WASHINGTON, EUA (FOLHAPRESS) - O presidente indica seu advogado pessoal para a Suprema Corte e automaticamente é alvo de críticas tanto da oposição quanto da situação.

Acontece agora no Brasil, com a indicação do advogado Cristiano Zanin para o STF (Supremo Tribunal Federal) pelo presidente Lula (PT), e aconteceu há 18 anos nos Estados Unidos com George W. Bush.

A indicação de Harriet Miers, que havia sido advogada pessoal do republicano, sobreviveu apenas 24 dias, de 3 a 27 de outubro de 2005, com forte oposição a partir do momento em que foi anunciada.

Primeiro, houve questionamentos sobre sua formação acadêmica, já que ela havia se graduado em uma pequena instituição do Texas, a Universidade Metodista Meridional, longe das famosas Ivy League, grupo das universidades de elite como Harvard, Yale e Columbia.

No Brasil, o fato de Zanin não ter doutorado ou mestrado foi usado para questionar se tem o "notável saber jurídico" exigido pela Constituição para ocupar o cargo de ministro do STF.

Assim como Zanin, que foi advogado de Lula nos casos da Lava Jato, recaiu sobre Miers a crítica de que poderia não ser imparcial devido à sua proximidade com o presidente, o que traria conflitos de interesse inevitáveis.

Ela era ligada a Bush desde que trabalhou como conselheira jurídica na transição de governo quando o republicano foi eleito pela primeira vez para o cargo de governador do Texas, em 1994, e foi indicada por ele para chefiar o conselho da loteria do estado.

Em 2001, quando Bush assumiu a Casa Branca pela primeira vez, ela se tornou secretária e assistente pessoal do novo presidente.
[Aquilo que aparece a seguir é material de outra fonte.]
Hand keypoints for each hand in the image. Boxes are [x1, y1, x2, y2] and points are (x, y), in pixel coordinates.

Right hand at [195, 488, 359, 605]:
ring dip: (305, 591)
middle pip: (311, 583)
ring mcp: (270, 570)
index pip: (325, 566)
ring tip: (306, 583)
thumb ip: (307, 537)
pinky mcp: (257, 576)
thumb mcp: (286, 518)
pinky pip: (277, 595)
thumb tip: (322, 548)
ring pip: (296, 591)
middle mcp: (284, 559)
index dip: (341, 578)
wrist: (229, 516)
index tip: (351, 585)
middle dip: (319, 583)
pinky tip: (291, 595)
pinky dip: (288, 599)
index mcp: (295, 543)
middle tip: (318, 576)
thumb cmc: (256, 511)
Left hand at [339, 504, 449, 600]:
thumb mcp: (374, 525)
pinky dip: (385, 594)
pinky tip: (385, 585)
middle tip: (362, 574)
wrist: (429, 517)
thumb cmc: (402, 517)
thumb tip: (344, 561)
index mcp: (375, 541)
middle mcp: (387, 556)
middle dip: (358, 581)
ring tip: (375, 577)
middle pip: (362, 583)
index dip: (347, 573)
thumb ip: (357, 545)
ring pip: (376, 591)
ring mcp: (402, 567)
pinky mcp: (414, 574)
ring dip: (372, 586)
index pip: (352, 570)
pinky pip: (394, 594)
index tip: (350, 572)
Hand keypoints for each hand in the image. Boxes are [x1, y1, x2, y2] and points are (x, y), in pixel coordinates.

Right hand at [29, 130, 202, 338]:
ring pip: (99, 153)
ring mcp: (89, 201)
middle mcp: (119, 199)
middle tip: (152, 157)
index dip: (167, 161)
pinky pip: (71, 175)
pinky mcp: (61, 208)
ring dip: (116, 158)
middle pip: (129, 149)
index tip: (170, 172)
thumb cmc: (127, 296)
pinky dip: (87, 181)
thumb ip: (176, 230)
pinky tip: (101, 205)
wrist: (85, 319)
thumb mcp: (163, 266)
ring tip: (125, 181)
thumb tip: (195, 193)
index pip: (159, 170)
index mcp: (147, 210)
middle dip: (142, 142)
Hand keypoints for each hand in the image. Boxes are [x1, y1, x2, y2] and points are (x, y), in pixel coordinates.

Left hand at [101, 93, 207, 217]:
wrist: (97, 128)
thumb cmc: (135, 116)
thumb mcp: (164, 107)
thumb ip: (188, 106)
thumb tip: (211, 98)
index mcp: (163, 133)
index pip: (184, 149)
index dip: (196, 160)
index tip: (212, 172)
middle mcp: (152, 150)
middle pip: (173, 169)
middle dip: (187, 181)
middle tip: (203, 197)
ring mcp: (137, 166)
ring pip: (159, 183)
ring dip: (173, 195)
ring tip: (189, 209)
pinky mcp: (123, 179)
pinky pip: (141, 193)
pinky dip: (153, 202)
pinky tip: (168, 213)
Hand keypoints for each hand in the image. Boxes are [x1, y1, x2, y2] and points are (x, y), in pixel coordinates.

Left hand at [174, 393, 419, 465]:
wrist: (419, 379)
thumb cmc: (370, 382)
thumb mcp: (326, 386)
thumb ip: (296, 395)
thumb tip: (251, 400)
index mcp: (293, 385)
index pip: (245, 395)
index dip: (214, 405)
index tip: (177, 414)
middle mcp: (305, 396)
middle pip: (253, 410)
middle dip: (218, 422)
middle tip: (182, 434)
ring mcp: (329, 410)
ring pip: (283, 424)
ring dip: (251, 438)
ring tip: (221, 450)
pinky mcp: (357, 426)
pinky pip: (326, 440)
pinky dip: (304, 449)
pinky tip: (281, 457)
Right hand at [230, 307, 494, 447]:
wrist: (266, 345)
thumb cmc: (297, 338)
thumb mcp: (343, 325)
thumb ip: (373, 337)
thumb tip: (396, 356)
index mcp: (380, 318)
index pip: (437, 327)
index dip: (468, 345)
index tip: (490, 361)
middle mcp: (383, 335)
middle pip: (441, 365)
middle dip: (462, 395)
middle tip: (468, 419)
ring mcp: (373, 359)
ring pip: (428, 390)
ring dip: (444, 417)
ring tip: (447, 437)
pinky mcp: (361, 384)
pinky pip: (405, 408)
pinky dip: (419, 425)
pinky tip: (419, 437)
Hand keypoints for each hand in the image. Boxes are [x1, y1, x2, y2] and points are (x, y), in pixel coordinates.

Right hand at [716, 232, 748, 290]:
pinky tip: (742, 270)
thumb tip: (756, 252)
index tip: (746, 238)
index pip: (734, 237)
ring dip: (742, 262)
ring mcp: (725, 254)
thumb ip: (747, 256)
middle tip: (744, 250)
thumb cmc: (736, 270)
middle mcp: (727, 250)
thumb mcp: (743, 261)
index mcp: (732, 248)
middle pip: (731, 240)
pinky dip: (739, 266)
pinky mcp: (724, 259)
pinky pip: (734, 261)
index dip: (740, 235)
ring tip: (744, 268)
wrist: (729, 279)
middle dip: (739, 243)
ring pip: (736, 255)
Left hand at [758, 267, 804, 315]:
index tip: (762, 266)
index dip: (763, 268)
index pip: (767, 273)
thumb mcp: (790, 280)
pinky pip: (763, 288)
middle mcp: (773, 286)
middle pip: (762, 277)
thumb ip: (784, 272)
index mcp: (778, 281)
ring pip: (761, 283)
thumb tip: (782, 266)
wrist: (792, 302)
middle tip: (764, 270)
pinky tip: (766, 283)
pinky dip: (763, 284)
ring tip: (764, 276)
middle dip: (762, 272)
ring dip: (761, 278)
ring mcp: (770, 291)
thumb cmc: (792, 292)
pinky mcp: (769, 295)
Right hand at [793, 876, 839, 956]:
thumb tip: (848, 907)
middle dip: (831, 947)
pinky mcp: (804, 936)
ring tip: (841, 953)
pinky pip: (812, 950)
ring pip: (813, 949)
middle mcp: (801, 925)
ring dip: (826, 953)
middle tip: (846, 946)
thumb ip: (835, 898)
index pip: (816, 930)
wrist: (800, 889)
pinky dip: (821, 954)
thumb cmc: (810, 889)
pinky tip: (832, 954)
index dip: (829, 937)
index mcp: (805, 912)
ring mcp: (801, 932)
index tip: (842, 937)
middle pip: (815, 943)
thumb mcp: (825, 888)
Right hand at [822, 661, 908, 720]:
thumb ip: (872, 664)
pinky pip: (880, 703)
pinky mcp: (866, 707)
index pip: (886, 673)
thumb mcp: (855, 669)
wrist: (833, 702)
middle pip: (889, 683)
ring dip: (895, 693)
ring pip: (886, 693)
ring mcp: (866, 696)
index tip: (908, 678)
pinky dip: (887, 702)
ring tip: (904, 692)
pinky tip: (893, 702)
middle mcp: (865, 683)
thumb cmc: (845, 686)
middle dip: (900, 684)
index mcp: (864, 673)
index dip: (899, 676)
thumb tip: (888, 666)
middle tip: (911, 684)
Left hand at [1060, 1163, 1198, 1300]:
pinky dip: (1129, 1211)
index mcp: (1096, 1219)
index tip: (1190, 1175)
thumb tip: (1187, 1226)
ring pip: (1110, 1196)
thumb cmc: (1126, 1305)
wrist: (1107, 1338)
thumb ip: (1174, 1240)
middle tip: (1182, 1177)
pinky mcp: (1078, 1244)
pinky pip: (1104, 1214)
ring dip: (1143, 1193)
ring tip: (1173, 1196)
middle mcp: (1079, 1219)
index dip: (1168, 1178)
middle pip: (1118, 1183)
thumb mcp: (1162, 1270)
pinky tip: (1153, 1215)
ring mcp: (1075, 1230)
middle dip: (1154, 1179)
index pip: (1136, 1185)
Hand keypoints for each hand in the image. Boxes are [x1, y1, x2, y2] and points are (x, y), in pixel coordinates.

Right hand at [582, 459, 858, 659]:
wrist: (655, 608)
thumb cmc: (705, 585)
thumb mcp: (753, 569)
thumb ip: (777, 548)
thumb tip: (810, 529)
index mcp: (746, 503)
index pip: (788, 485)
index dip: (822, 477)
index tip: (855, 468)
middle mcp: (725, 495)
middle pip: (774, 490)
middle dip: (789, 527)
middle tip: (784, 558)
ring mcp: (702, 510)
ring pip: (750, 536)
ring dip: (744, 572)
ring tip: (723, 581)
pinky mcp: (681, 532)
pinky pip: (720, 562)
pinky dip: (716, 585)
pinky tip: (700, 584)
Em 2003, foi nomeada vice-chefe de gabinete e, um ano depois, conselheira da Casa Branca.

Enquanto a nomeação sofria críticas, cartas e bilhetes que ela enviou a Bush ao longo dos anos vieram à tona, chamando-o, entre outras coisas, de "melhor governador de todos os tempos, merecedor de grande respeito".

Miers foi criticada também por não ter ocupado um cargo de juíza, ao contrário dos outros integrantes daquela Suprema Corte. Também não tinha experiência em direito constitucional nem posicionamentos jurídicos conhecidos.

A maior parte da fritura foi feita com fogo amigo. O então senador republicano Rick Santorum, que representava a ala mais religiosa do Parlamento, afirmou que Miers era "uma folha de papel em branco" e que estava "desapontado" com Bush por ter indicado alguém cujas opiniões não eram conhecidas.

Bush indicou Miers para ocupar a vaga de Sandra Day O'Connor, que havia decidido se aposentar depois de 25 anos no tribunal. O?Connor fora indicada pelo também republicano Ronald Reagan e teoricamente fazia parte do bloco conservador do tribunal.

No entanto, incomodava os republicanos por não votar necessariamente como queriam os conservadores, mantendo, por exemplo, o entendimento de que o aborto era um direito constitucional ?ainda que tenha autorizado certas limitações à prática.

Assim, sua substituição durante uma gestão republicana foi vista como uma oportunidade para colocar algum nome mais conservador na corte. Esse foi um dos primeiros motivos que fizeram membros do partido de Bush se oporem a Miers, que não tinha registros públicos de oposição ao aborto.

Com a forte oposição, a Casa Branca divulgou documentos com registros de opiniões de Miers, incluindo um questionário onde ela indicava que apoiaria uma mudança no entendimento sobre o aborto como direito constitucional. Não foi o suficiente para superar a resistência.

O ex-secretário de Justiça Robert Bork (que também teve sua nomeação ao tribunal barrada pelo Senado mais de uma década antes) chamou a indicação de "um tapa na cara dos conservadores que vêm construindo um movimento conservador na Justiça nos últimos 20 anos".

No Brasil, a opinião de Zanin sobre o aborto também deve ir contra a base de Lula. Ele disse a parlamentares evangélicos ser pessoalmente contra a prática e entender que o tema deve ser responsabilidade do Congresso.

Nos EUA, além do aborto, outros temas incomodavam os conservadores. Enquanto foi presidente da ordem de advogados do Texas, Miers apoiou a manutenção das ações afirmativas para incentivar mulheres e pessoas de minorias raciais a entrarem na advocacia, outra pauta rechaçada por conservadores.

A fritura continuou e, antes que o Senado efetivamente votasse a indicação, Bush retirou Miers da disputa. Quatro dias depois, indicou o conservador Samuel Alito em seu lugar, que foi aprovado sem dificuldade pelos republicanos. Em junho do ano passado, Alito compôs maioria para reverter o entendimento de que o aborto é um direito constitucional.